Der Rest – nach 1945 für lange Zeit – war Schweigen. Unter kommunistischer Herrschaft galt ein Hochadeliger nichts – als wäre der künstlerische Wert eines Werks von der Herkunft seines Erschaffers abhängig. Dabei mochten die Kulturpolitiker des Regimes beim Inhalt der Trilogie vor einem Dilemma stehen. Denn einerseits war die Beschwörung der aristokratischen Welt von einst, in der Bánffys Roman spielt, unerwünscht. Anderseits aber brach der Autor über seine Standesgenossen unerbittlich den Stab, und mit diesem moralischen Urteil hätten sich die Machthaber im Einparteistaat eigentlich einverstanden erklären können.

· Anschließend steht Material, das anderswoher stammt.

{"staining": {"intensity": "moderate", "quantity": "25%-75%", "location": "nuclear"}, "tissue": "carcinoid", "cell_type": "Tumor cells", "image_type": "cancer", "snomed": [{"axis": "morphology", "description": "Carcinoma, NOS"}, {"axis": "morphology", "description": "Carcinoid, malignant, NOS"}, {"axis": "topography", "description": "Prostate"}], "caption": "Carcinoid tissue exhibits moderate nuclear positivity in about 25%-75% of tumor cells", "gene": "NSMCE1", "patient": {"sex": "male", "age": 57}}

Es blieb aber dabei, dass ein Roman dieser Art zur »sozialistischen Kultur« nicht passte. Siebenbürgen als Schauplatz und Thema trug zur offiziellen Abneigung vermutlich bei; die heikle Frage des seit dem Vertrag von Trianon 1920 zu Rumänien gehörenden Territoriums sollte das Verhältnis zum benachbarten »Bruderland« nicht stören. Wie auch immer, Bánffy und seine literarische Leistung wurden aus der Öffentlichkeit verbannt, sie gerieten in Vergessenheit. Erst 1982 entschloss man sich in Budapest dazu, zumindest den ersten Band der Trilogie wieder herauszugeben – im Rückblick lässt sich die Tat als eines der frühen, kleinen Zeichen der sieben Jahre später zum Zusammenbruch führenden Aufweichung erkennen.
Seit der Wende von 1989 wurde die Trilogie in Ungarn wiederholt neu herausgegeben, und der Erfolg blieb dem Roman treu. Der Balassi Verlag in Budapest widmet sich der Gesamtausgabe, die Theaterstücke und die Novellen Bánffys liegen wieder vor; der Autor, noch vor kurzem einzig literarischen Sonderlingen bekannt, hat nun in Ungarn wieder seinen festen Platz und seine Lesergemeinde. Der Durchbruch im Ausland kam wegen der politisch bedingten langen Phasenverschiebung erst um die letzte Jahrtausendwende. Am Anfang standen die englische Ausgabe und ihr Erfolg; die Romantrilogie (oder vorläufig ihr erster Band) liegt mittlerweile auch auf Spanisch, Französisch, Italienisch, Holländisch und nun auf Deutsch vor.
Dies geschieht fünfzig bis sechzig Jahre nach dem Tod des Verfassers und mehr als siebzig Jahre nach dem Erscheinen seines Hauptwerks in der Originalsprache; wer möchte das eigenartige Schicksal dieses Buches leugnen? An Höhen und Tiefen, an Erfolg und an tragischen Wendungen nicht minder arm war das Leben seines Verfassers, des Grafen Miklós Bánffy, einer in ihrer vielseitigen Begabung faszinierenden Persönlichkeit.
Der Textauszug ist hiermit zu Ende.